Start of Dataset content

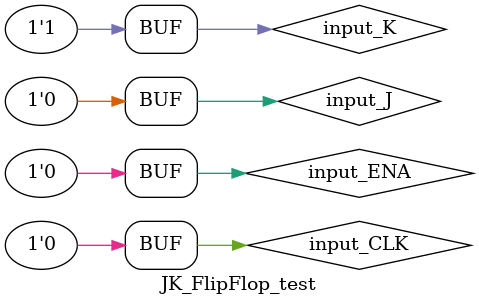
<source format=v>
`timescale 1ns / 1ps


module JK_FlipFlop_test;

	// Inputs
	reg input_J;
	reg input_K;
	reg input_CLK;
	reg input_ENA;

	// Instantiate the Unit Under Test (UUT)
	JK_FlipFlop uut (
		.input_J(input_J), 
		.input_K(input_K), 
		.input_CLK(input_CLK), 
		.input_ENA(input_ENA), 
		.output_QH(output_QH), 
		.output_QL(output_QL)
	);

	initial begin
		// Initialize Inputs
		input_J = 0;input_K = 0;input_CLK=0;input_ENA=0;#45;
		input_ENA=1;#10;
		input_ENA=0;#45;
		
		input_J = 1;input_K = 0;input_CLK=0;#45;
		input_J = 1;input_K = 0;input_CLK=1;#10;
		input_J = 1;input_K = 0;input_CLK=0;#45;
		
		input_J = 1;input_K = 1;input_CLK=0;#45;
		input_J = 1;input_K = 1;input_CLK=1;#10;
		input_J = 1;input_K = 1;input_CLK=0;#45;
		
		input_J = 0;input_K = 0;input_CLK=0;#45;
		input_J = 0;input_K = 0;input_CLK=1;#10;
		input_J = 0;input_K = 0;input_CLK=0;#45;
		
		input_J = 1;input_K = 0;input_CLK=0;#45;
		input_J = 1;input_K = 0;input_CLK=1;#10;
		input_J = 1;input_K = 0;input_CLK=0;#45;
		
		input_J = 0;input_K = 1;input_CLK=0;#45;
		input_J = 0;input_K = 1;input_CLK=1;#10;
		input_J = 0;input_K = 1;input_CLK=0;#45;

	end
      
endmodule


</source>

End of Dataset content

Exercise description: Type out the data above again exactly as written, minus the images.

Written answer:
<source format=v>
`timescale 1ns / 1ps


module JK_FlipFlop_test;

	// Inputs
	reg input_J;
	reg input_K;
	reg input_CLK;
	reg input_ENA;

	// Instantiate the Unit Under Test (UUT)
	JK_FlipFlop uut (
		.input_J(input_J), 
		.input_K(input_K), 
		.input_CLK(input_CLK), 
		.input_ENA(input_ENA), 
		.output_QH(output_QH), 
		.output_QL(output_QL)
	);

	initial begin
		// Initialize Inputs
		input_J = 0;input_K = 0;input_CLK=0;input_ENA=0;#45;
		input_ENA=1;#10;
		input_ENA=0;#45;
		
		input_J = 1;input_K = 0;input_CLK=0;#45;
		input_J = 1;input_K = 0;input_CLK=1;#10;
		input_J = 1;input_K = 0;input_CLK=0;#45;
		
		input_J = 1;input_K = 1;input_CLK=0;#45;
		input_J = 1;input_K = 1;input_CLK=1;#10;
		input_J = 1;input_K = 1;input_CLK=0;#45;
		
		input_J = 0;input_K = 0;input_CLK=0;#45;
		input_J = 0;input_K = 0;input_CLK=1;#10;
		input_J = 0;input_K = 0;input_CLK=0;#45;
		
		input_J = 1;input_K = 0;input_CLK=0;#45;
		input_J = 1;input_K = 0;input_CLK=1;#10;
		input_J = 1;input_K = 0;input_CLK=0;#45;
		
		input_J = 0;input_K = 1;input_CLK=0;#45;
		input_J = 0;input_K = 1;input_CLK=1;#10;
		input_J = 0;input_K = 1;input_CLK=0;#45;

	end
      
endmodule


</source>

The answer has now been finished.